Héctor Rufino, quien fue en su momento rector de la institución y hoy integra la Fundación, también aporta recuerdos. "Hay anécdotas de todo tipo. Nos ha pasado de todo: desde un compañero que se volvió loco hasta una chica depresiva (en la época en que se brindaba alojamiento a mujeres en una de las casas) que se suicidó. Por la casa pasaban experiencias de todo tipo, como en la vida...".

Mauricio simboliza la última página de ese álbum. "Es una larga historia, en la que convergen distintas experiencias. Cada chico llega con sus anhelos, sus miedos, sus costumbres... Es hermoso. Uno aprende todos los días algo nuevo. Es un desafío cotidiano compartir la vida y la convivencia".

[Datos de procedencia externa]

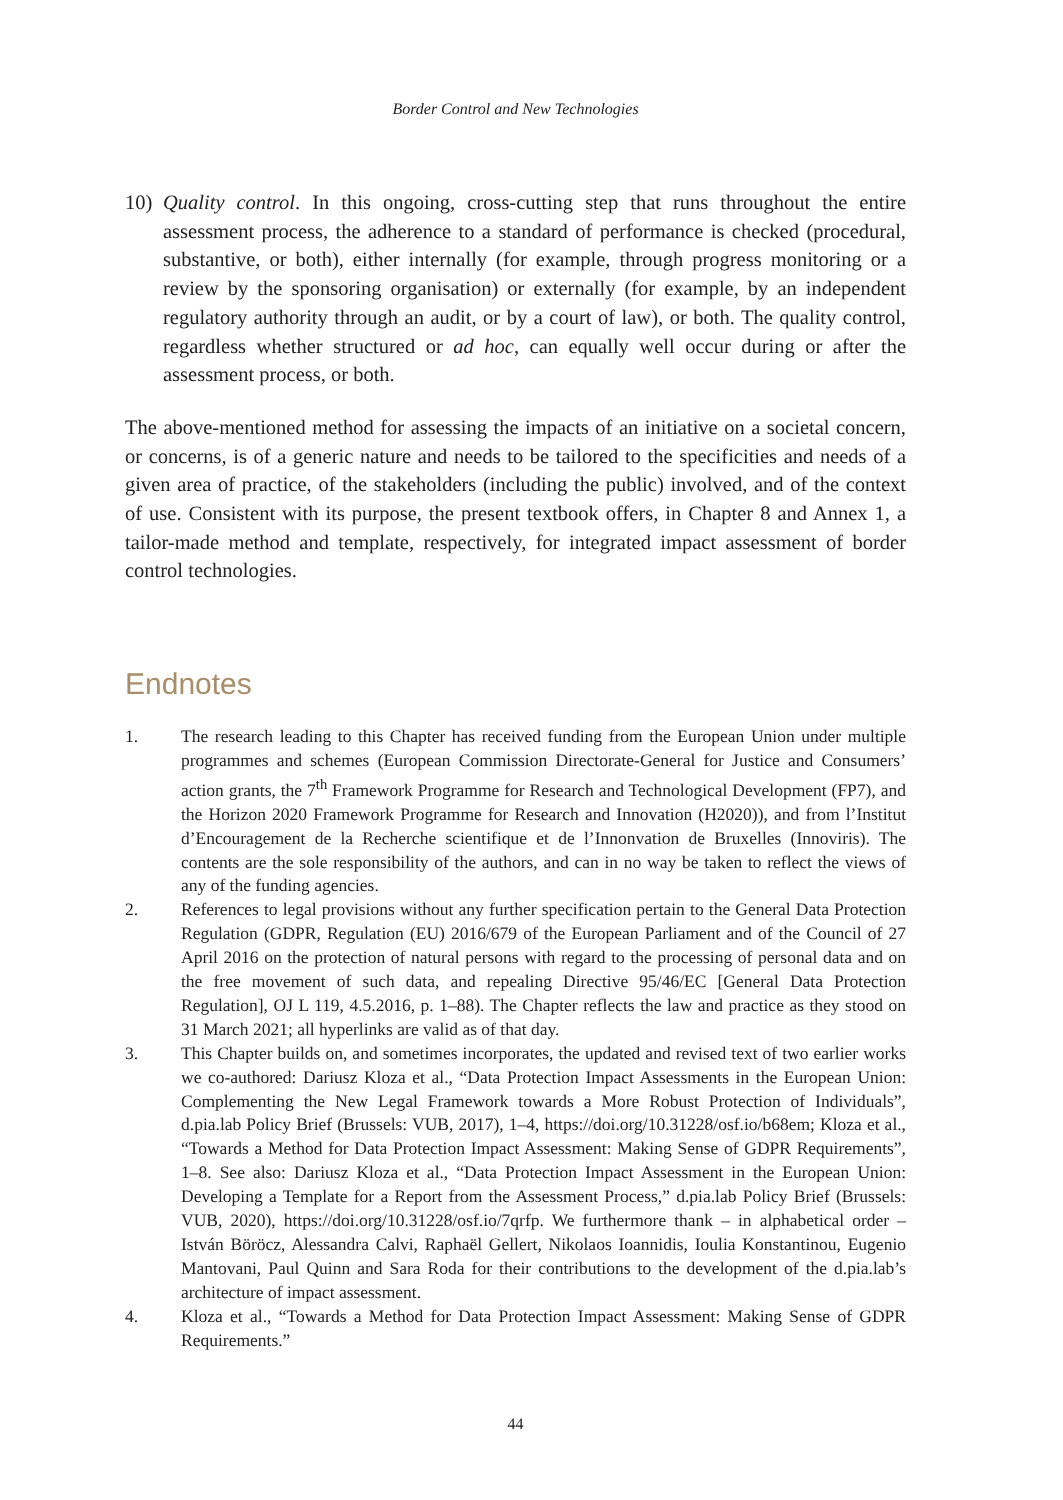Border Control and New Technologies
10) Quality control. In this ongoing, cross-cutting step that runs throughout the entire assessment process, the adherence to a standard of performance is checked (procedural, substantive, or both), either internally (for example, through progress monitoring or a review by the sponsoring organisation) or externally (for example, by an independent regulatory authority through an audit, or by a court of law), or both. The quality control, regardless whether structured or ad hoc, can equally well occur during or after the assessment process, or both.
The above-mentioned method for assessing the impacts of an initiative on a societal concern, or concerns, is of a generic nature and needs to be tailored to the specificities and needs of a given area of practice, of the stakeholders (including the public) involved, and of the context of use. Consistent with its purpose, the present textbook offers, in Chapter 8 and Annex 1, a tailor-made method and template, respectively, for integrated impact assessment of border control technologies.
Endnotes
1. The research leading to this Chapter has received funding from the European Union under multiple programmes and schemes (European Commission Directorate-General for Justice and Consumers’ action grants, the 7<sup>th</sup> Framework Programme for Research and Technological Development (FP7), and the Horizon 2020 Framework Programme for Research and Innovation (H2020)), and from l’Institut d’Encouragement de la Recherche scientifique et de l’Innonvation de Bruxelles (Innoviris). The contents are the sole responsibility of the authors, and can in no way be taken to reflect the views of any of the funding agencies.
2. References to legal provisions without any further specification pertain to the General Data Protection Regulation (GDPR, Regulation (EU) 2016/679 of the European Parliament and of the Council of 27 April 2016 on the protection of natural persons with regard to the processing of personal data and on the free movement of such data, and repealing Directive 95/46/EC [General Data Protection Regulation], OJ L 119, 4.5.2016, p. 1–88). The Chapter reflects the law and practice as they stood on 31 March 2021; all hyperlinks are valid as of that day.
3. This Chapter builds on, and sometimes incorporates, the updated and revised text of two earlier works we co-authored: Dariusz Kloza et al., “Data Protection Impact Assessments in the European Union: Complementing the New Legal Framework towards a More Robust Protection of Individuals”, d.pia.lab Policy Brief (Brussels: VUB, 2017), 1–4, https://doi.org/10.31228/osf.io/b68em; Kloza et al., “Towards a Method for Data Protection Impact Assessment: Making Sense of GDPR Requirements”, 1–8. See also: Dariusz Kloza et al., “Data Protection Impact Assessment in the European Union: Developing a Template for a Report from the Assessment Process,” d.pia.lab Policy Brief (Brussels: VUB, 2020), https://doi.org/10.31228/osf.io/7qrfp. We furthermore thank – in alphabetical order – István Böröcz, Alessandra Calvi, Raphaël Gellert, Nikolaos Ioannidis, Ioulia Konstantinou, Eugenio Mantovani, Paul Quinn and Sara Roda for their contributions to the development of the d.pia.lab’s architecture of impact assessment.
4. Kloza et al., “Towards a Method for Data Protection Impact Assessment: Making Sense of GDPR Requirements.”
44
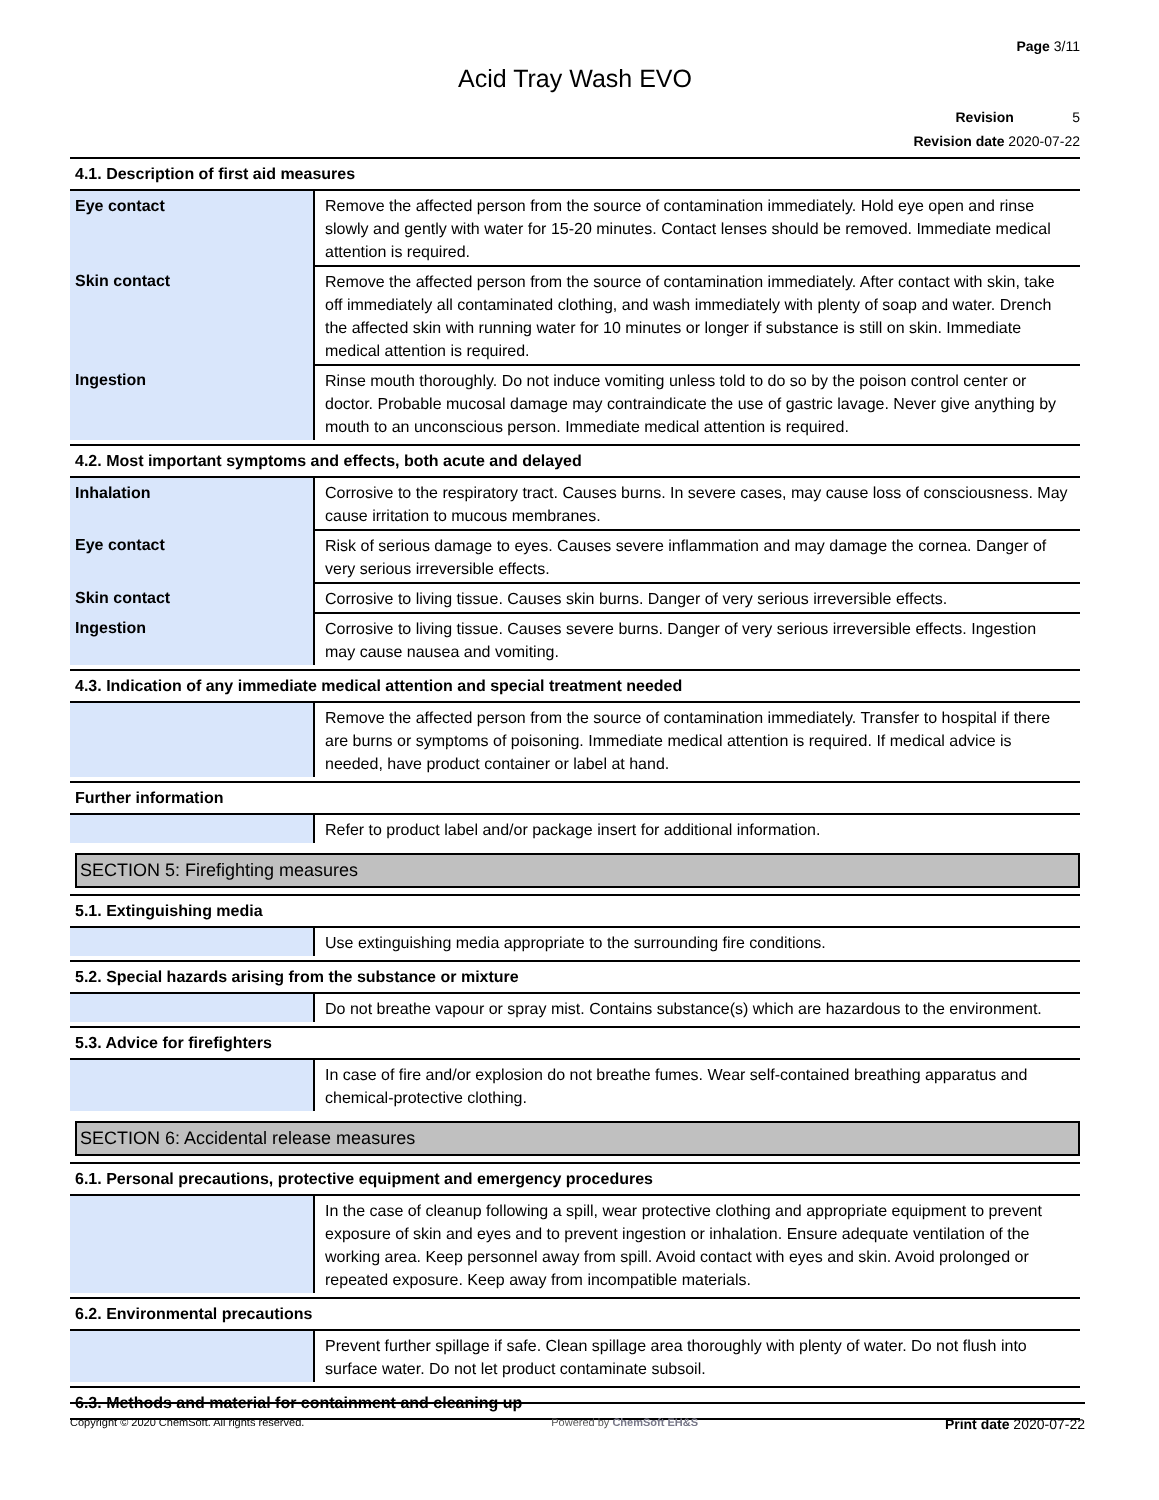Page 3/11
Acid Tray Wash EVO
Revision 5
Revision date 2020-07-22
4.1. Description of first aid measures
| Eye contact | Remove the affected person from the source of contamination immediately. Hold eye open and rinse slowly and gently with water for 15-20 minutes. Contact lenses should be removed. Immediate medical attention is required. |
| Skin contact | Remove the affected person from the source of contamination immediately. After contact with skin, take off immediately all contaminated clothing, and wash immediately with plenty of soap and water. Drench the affected skin with running water for 10 minutes or longer if substance is still on skin. Immediate medical attention is required. |
| Ingestion | Rinse mouth thoroughly. Do not induce vomiting unless told to do so by the poison control center or doctor. Probable mucosal damage may contraindicate the use of gastric lavage. Never give anything by mouth to an unconscious person. Immediate medical attention is required. |
4.2. Most important symptoms and effects, both acute and delayed
| Inhalation | Corrosive to the respiratory tract. Causes burns. In severe cases, may cause loss of consciousness. May cause irritation to mucous membranes. |
| Eye contact | Risk of serious damage to eyes. Causes severe inflammation and may damage the cornea. Danger of very serious irreversible effects. |
| Skin contact | Corrosive to living tissue. Causes skin burns. Danger of very serious irreversible effects. |
| Ingestion | Corrosive to living tissue. Causes severe burns. Danger of very serious irreversible effects. Ingestion may cause nausea and vomiting. |
4.3. Indication of any immediate medical attention and special treatment needed
| | Remove the affected person from the source of contamination immediately. Transfer to hospital if there are burns or symptoms of poisoning. Immediate medical attention is required. If medical advice is needed, have product container or label at hand. |
Further information
| | Refer to product label and/or package insert for additional information. |
SECTION 5: Firefighting measures
5.1. Extinguishing media
| | Use extinguishing media appropriate to the surrounding fire conditions. |
5.2. Special hazards arising from the substance or mixture
| | Do not breathe vapour or spray mist. Contains substance(s) which are hazardous to the environment. |
5.3. Advice for firefighters
| | In case of fire and/or explosion do not breathe fumes. Wear self-contained breathing apparatus and chemical-protective clothing. |
SECTION 6: Accidental release measures
6.1. Personal precautions, protective equipment and emergency procedures
| | In the case of cleanup following a spill, wear protective clothing and appropriate equipment to prevent exposure of skin and eyes and to prevent ingestion or inhalation. Ensure adequate ventilation of the working area. Keep personnel away from spill. Avoid contact with eyes and skin. Avoid prolonged or repeated exposure. Keep away from incompatible materials. |
6.2. Environmental precautions
| | Prevent further spillage if safe. Clean spillage area thoroughly with plenty of water. Do not flush into surface water. Do not let product contaminate subsoil. |
6.3. Methods and material for containment and cleaning up
Copyright © 2020 ChemSoft. All rights reserved. Powered by ChemSoft EH&S Print date 2020-07-22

La extracción social de quienes arriban es variada. "Hay desde personas muy humildes hasta propietarios de campos. Esa diversidad siempre se mantuvo", cuenta Torres.

En cuanto al trabajo, se trata de ayudar a los chicos que necesitan conseguirlo. "Es como una familia: el más grande ayuda al que recién empieza", afirma Rufino. En el caso de la Fundación, se repite la misma ecuación que en la Casa: hay desde albañiles hasta ingenieros atómicos.

Los hombres aclaran que una situación cambió: antes, quienes llegaban eran en su mayoría obreros que trataban de estudiar. Ahora, la mayor parte está formada por estudiantes que, en algunos casos, también trabajan.

"Las normas de convivencia son muy claras -define Mauricio-. Por lo general, no tenemos grandes problemas. Cada residente sabe cuáles son las reglas: `Hacé lo que harías en tu casa; no hagás lo que no harías".

Sin mujeres

Entre 1985 y 2001 hubo una experiencia de incorporar a mujeres. Finalmente, se optó por habilitar la casa sólo para varones.

"Era muy difícil de llevar. Deberíamos haber tenido mujeres mayores que nos acompañaran en la contención. Como en la ciudad hay otros espacios para chicas (San José, Magisterio), decidimos abocarnos sólo a hombres", explican los miembros de la Fundación.

Manos que lavan manos

Durante la inundación de 2003, la COE fue un centro de evacuados oficial. Allí estuvieron alojadas unas 100 personas, durante un mes y medio.

"Éramos ocho chicos que nos encargábamos de atender a la gente, con el apoyo de ex residentes. Les cocinábamos, organizábamos las donaciones", cuenta Mauricio.

"Fue un momento muy difícil, porque cada uno debía atender, además, sus obligaciones de estudio y trabajo. Pero fue una experiencia de vida inolvidable".

Para festejar

El sábado 23 de setiembre, en el Cine Teatro Luz y Fuerza habrá un espectáculo gratuito, para todo público.

Actuarán Eduardo Frasson, reconocido concertista de guitarra que fue residente del COE; el Coro de la Universidad Nacional del Litoral, la soprano Natalia Raselli y el guitarrista Pablo Izurieta.

En tanto, el domingo 24 se realizará un asado en el Predio Ferial Municipal, para residentes, ex residentes y familiares.